Notably, the NDIS emphasizes the need to create a globalized market of alliances to support the United States’ currently stressed defense industrial base. The report specifically promotes “friend-shoring,” a process that engages allies and partners to produce and process critical materials and supplies.3 By focusing on sourcing from geopolitical allies, such as Japan and Australia, the United States can reduce its reliance on potentially adversarial or unstable nations for critical defense and strategic materials. This will strengthen international security, economic cooperation, and soft power while simultaneously mitigating the risk of trade disputes, embargoes, and regional conflicts.4 This new approach presents unique opportunities for private industries, especially those in the defense and technology sectors, to engage in new business ventures through government contracts with DoD.
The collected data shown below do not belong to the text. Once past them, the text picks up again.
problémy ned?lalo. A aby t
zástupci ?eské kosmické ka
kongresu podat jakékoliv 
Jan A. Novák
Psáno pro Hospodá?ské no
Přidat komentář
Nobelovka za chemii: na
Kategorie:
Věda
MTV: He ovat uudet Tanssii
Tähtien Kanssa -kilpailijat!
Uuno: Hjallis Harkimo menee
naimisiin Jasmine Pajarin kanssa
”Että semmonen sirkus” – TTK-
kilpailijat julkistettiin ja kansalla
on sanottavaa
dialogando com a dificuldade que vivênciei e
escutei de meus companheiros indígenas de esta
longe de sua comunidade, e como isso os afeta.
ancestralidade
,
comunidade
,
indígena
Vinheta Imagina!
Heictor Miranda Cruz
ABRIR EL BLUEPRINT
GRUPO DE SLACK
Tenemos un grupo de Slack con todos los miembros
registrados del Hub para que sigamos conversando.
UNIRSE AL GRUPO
The Success of Multilateral Defense Coalitions, Such as AUKUS, Will Depend on Securing Technology-Sharing Agreements with Allies
The NDIS outlines how AUKUS, the 2021 trilateral security agreement between Australia, the United Kingdom, and the United States, presents a strategic opportunity for the United States to support the Indo-Pacific region while simultaneously enabling information and technology sharing agreements with close allies.
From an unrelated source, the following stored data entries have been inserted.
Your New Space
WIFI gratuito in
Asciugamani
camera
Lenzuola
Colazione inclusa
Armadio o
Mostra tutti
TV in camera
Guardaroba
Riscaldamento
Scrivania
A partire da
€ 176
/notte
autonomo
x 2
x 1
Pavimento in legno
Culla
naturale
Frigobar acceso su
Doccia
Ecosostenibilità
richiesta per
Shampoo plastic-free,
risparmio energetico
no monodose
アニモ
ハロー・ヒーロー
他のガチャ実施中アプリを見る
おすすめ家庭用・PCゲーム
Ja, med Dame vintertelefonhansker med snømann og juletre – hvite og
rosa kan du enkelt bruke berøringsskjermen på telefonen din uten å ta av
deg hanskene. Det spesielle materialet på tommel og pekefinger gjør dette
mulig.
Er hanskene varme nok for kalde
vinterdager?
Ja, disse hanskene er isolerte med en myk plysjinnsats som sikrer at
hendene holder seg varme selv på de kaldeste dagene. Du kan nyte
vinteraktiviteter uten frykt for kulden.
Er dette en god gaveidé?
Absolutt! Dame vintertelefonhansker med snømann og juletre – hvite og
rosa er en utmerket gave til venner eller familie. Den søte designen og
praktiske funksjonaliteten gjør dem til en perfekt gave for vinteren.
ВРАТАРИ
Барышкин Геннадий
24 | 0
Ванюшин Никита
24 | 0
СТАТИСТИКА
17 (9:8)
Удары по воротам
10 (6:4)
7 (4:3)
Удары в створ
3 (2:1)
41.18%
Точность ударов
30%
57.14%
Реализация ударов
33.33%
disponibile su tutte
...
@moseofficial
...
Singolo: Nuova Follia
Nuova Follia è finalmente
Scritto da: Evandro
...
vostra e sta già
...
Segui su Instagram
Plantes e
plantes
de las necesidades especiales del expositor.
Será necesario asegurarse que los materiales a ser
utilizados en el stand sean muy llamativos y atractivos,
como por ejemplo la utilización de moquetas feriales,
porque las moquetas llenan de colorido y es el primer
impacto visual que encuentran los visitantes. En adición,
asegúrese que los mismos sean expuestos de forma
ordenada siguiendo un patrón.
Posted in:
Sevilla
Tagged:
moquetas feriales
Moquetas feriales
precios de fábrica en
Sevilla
AUKUS focuses on two pillars: Pillar I involves providing Australia with a conventionally armed, nuclear-powered submarine capability; Pillar II involves developing and providing joint advanced military capabilities that promote security and stability in the Indo-Pacific region.5
The NDIS articulates how the DoD will work with other federal agencies “to enhance existing alliances and generate new and emphasize existing mechanisms for sharing technologies and applications of scientific knowledge with other partners and allies. Science–and technology–sharing agreements are necessary to build the trade and security alliances that are critical for achieving economic security.”6 However, achieving these agreements requires modernizing the existing regulatory system to streamline information sharing while simultaneously preserving each partner-country’s national security.
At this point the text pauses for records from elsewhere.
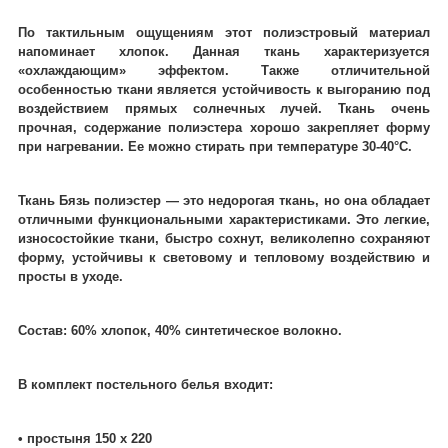
По тактильным ощущениям этот полиэстровый материал
напоминает хлопок. Данная ткань характеризуется
«охлаждающим» эффектом. Также отличительной
особенностью ткани является устойчивость к выгоранию под
воздействием прямых солнечных лучей. Ткань очень
прочная, содержание полиэстера хорошо закрепляет форму
при нагревании. Ее можно стирать при температуре 30-40°C.
Ткань Бязь полиэстер ― это недорогая ткань, но она обладает
отличными функциональными характеристиками. Это легкие,
износостойкие ткани, быстро сохнут, великолепно сохраняют
форму, устойчивы к световому и тепловому воздействию и
просты в уходе.
Состав: 60% хлопок, 40% синтетическое волокно.
В комплект постельного белья входит:
• простыня 150 х 220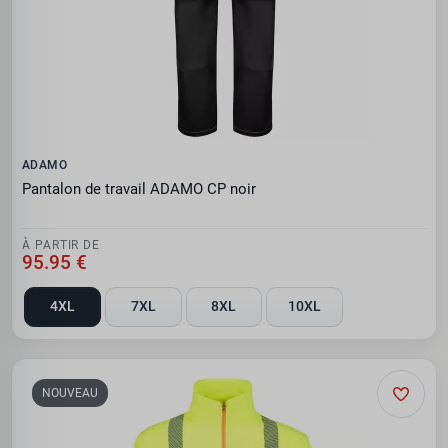
ADAMO
Pantalon de travail ADAMO CP noir
À PARTIR DE
95.95 €
4XL
7XL
8XL
10XL
NOUVEAU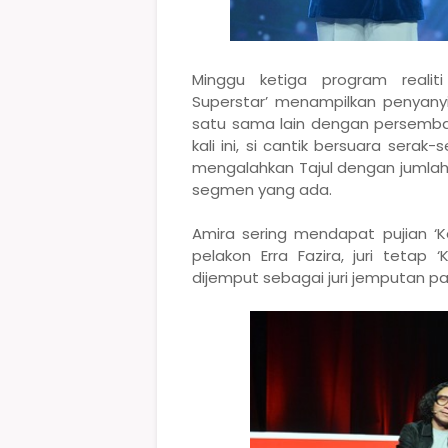
Minggu ketiga program realiti
Superstar’ menampilkan penyany
satu sama lain dengan persemb
kali ini, si cantik bersuara sera
mengalahkan Tajul dengan jumla
segmen yang ada.
Amira sering mendapat pujian ‘Ka
pelakon Erra Fazira, juri tetap
dijemput sebagai juri jemputan pad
Furthermore, successful implementation requires addressing other key challenges, including workforce issues in all three nations, built-in flexibility to expand partnership to other nations in the future, lengthy national acquisition processes and timeliness, and coordinating joint requirements, among other issues.7 “Addressing these challenges is crucial, not just for the success of AUKUS, but to meet the United States’ pacing challenge more broadly.”8
Fulfilling the needs of AUKUS will undoubtedly involve new partnerships between governments and private industries. It is therefore crucial for private industries to understand how the current and upcoming regulatory framework will affect their ability to work alongside the governments of AUKUS.
To Support its Defense Industrial Base and Ensure Combat Readiness in the Face of an Emerging Regional Conflict, the United States Will Need to Rely on Production-Oriented Diplomacy
The NDIS calls upon utilizing “production-oriented diplomacy,” a term that references the strategic benefits of multilateral and regional cooperation with allies.9 As the NDIS describes, “[b]uilding off the global experience of the Ukraine conflict, there may be opportunities to similarly convene the leadership of allied and partner nations within the Indo-Pacific region, to deepen multilateral collaboration on regional industrial base and manufacturing production challenges. Rather than wait for emergency circumstances, investing in these relationships now will yield fruit, should we collectively face a crisis in coming years.”10
Recently, the United States has demonstrated a concerted effort to build upon production-oriented diplomacy. In January, the United States announced it was negotiating with Japan to use Japanese shipyards to regularly overhaul and maintain US Navy warships so that they can remain in Asian waters and be positioned for potential conflicts.11 The success of this deal—and similar future deals—will depend on the United States’ commitment to addressing regulatory challenges, additional partner-ally reliance, and private sector engagement. Indeed, collaboration between the public and private sectors is necessary to ensure production and manufacturing demands are met in the face of emerging regional conflicts and international crises.